_Task goal:_ Copy out again, unchanged, the listing below from the line that has "59: (763, 90, 4.82)" through the line that has "11: (315, 348, 4.97)".
*** Opening of Records ***
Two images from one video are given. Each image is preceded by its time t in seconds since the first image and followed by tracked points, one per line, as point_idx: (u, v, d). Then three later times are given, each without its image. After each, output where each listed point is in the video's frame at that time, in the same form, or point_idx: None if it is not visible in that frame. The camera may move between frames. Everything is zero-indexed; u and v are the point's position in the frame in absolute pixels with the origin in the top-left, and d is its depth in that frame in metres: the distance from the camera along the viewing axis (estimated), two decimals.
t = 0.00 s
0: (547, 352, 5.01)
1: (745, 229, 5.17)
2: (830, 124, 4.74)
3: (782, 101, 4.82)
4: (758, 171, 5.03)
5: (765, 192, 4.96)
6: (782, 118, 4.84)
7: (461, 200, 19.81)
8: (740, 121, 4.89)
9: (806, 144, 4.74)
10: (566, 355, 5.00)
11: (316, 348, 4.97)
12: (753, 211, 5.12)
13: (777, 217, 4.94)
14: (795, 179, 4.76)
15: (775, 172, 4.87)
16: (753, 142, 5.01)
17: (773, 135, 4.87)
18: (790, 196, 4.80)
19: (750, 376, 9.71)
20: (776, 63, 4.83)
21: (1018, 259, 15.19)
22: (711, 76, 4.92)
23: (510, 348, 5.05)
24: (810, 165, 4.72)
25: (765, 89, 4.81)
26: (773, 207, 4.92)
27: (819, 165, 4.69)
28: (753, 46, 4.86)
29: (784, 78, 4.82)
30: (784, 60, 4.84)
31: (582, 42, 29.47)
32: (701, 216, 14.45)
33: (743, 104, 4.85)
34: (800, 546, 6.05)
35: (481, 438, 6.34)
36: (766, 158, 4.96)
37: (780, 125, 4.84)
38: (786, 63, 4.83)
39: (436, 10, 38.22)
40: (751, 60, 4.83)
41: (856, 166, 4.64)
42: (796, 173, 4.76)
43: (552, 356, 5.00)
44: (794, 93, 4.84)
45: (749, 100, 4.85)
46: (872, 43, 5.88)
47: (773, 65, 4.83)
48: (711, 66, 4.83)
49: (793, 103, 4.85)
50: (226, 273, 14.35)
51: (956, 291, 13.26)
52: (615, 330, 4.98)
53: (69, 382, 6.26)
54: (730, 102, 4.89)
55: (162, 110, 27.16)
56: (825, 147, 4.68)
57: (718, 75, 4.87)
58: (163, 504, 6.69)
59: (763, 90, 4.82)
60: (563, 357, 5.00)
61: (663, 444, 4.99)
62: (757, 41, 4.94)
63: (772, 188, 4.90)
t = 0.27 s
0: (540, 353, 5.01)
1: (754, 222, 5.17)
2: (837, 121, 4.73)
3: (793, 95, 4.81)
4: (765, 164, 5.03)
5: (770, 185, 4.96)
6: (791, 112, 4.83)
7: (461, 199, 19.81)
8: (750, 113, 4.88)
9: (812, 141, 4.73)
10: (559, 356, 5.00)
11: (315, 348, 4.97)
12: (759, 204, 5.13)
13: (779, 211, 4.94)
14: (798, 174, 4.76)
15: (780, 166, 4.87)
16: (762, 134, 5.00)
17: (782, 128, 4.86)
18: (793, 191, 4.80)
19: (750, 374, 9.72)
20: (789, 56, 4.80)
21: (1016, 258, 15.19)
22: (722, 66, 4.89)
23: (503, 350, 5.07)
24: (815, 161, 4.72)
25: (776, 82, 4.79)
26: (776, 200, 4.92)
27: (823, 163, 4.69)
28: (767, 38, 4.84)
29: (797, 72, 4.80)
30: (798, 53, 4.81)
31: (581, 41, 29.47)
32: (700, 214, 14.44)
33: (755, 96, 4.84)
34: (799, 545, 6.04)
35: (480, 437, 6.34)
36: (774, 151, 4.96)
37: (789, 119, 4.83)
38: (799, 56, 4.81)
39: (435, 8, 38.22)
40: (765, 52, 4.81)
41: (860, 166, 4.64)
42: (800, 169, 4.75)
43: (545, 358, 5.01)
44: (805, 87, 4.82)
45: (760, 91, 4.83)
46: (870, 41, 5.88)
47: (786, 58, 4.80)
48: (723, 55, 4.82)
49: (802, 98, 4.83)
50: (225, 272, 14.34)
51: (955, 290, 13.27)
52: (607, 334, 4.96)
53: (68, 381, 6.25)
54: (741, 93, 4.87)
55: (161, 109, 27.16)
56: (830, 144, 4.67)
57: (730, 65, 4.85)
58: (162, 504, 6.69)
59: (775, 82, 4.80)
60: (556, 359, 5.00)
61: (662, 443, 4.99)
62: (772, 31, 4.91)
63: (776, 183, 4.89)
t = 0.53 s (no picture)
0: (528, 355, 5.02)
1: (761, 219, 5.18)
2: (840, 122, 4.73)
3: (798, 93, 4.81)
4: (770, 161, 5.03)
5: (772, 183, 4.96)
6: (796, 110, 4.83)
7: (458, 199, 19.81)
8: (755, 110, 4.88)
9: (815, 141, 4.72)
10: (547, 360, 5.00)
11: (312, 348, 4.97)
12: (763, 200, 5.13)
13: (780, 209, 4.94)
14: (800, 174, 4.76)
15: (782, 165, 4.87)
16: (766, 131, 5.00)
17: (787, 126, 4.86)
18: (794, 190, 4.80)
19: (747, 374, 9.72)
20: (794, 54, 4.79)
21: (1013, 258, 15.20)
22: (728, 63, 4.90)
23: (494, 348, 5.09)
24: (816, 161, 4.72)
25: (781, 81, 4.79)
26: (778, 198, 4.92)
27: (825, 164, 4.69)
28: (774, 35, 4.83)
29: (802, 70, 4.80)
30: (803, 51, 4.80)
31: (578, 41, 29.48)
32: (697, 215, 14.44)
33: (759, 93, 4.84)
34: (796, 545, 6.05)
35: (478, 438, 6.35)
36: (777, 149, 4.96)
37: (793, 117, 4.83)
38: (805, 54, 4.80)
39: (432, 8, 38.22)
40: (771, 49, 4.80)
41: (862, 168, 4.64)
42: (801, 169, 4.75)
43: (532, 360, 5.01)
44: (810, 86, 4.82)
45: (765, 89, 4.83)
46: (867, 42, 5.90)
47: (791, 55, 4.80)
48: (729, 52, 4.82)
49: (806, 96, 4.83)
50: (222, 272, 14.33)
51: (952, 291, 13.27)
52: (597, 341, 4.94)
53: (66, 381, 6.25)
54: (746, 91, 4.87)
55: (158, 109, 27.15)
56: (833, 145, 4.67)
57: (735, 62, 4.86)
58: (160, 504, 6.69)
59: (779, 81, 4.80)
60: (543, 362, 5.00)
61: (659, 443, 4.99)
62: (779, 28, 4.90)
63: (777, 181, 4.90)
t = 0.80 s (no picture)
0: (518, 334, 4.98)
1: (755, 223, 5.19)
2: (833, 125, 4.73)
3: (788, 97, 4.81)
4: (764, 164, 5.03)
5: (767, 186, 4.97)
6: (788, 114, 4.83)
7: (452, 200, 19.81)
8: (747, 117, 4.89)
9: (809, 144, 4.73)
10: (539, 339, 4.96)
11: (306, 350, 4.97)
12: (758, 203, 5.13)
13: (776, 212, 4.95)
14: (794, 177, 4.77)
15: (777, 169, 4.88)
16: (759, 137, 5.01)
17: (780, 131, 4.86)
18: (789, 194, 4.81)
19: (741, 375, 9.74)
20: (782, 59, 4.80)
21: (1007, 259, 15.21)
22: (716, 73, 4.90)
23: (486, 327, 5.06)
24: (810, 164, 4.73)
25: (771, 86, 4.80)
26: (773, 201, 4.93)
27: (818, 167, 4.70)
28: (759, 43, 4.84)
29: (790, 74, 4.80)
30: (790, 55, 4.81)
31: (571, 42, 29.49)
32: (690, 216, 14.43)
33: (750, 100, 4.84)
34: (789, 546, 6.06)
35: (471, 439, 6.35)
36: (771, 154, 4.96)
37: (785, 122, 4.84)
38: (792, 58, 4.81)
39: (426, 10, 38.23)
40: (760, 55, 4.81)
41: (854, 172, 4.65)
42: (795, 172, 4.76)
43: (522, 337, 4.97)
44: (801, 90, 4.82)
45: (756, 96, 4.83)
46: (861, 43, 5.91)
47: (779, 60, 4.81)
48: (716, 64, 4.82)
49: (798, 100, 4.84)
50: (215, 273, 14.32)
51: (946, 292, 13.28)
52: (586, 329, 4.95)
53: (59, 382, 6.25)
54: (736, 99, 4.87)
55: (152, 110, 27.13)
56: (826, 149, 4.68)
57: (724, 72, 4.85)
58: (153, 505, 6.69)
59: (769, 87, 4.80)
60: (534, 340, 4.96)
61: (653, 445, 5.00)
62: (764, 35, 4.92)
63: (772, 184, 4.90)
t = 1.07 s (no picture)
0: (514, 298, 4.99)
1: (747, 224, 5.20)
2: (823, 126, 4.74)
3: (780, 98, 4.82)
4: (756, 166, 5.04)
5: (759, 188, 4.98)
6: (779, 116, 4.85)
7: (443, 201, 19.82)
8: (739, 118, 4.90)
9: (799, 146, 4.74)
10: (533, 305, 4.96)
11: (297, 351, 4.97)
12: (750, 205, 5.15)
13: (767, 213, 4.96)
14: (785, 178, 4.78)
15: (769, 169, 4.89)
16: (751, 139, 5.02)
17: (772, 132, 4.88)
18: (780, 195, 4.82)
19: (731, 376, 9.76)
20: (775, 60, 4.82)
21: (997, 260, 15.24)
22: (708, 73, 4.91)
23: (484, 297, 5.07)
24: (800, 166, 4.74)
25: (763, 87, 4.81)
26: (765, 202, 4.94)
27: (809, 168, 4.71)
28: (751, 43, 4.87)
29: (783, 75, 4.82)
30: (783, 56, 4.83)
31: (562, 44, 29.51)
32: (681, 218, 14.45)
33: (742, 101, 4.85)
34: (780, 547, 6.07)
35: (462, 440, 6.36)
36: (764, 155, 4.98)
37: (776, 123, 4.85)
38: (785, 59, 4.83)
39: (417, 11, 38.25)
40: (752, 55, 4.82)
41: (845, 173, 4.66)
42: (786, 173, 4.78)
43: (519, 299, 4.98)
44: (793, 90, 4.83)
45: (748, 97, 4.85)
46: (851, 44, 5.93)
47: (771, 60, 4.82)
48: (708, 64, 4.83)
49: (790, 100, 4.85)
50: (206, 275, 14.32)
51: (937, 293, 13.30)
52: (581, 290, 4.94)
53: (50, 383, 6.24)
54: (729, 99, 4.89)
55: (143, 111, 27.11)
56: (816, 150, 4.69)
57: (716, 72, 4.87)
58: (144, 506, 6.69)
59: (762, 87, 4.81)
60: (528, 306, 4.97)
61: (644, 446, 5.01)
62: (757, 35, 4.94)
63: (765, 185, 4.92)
*** Close of Records ***
_Response box:_
59: (763, 90, 4.82)
60: (563, 357, 5.00)
61: (663, 444, 4.99)
62: (757, 41, 4.94)
63: (772, 188, 4.90)
t = 0.27 s
0: (540, 353, 5.01)
1: (754, 222, 5.17)
2: (837, 121, 4.73)
3: (793, 95, 4.81)
4: (765, 164, 5.03)
5: (770, 185, 4.96)
6: (791, 112, 4.83)
7: (461, 199, 19.81)
8: (750, 113, 4.88)
9: (812, 141, 4.73)
10: (559, 356, 5.00)
11: (315, 348, 4.97)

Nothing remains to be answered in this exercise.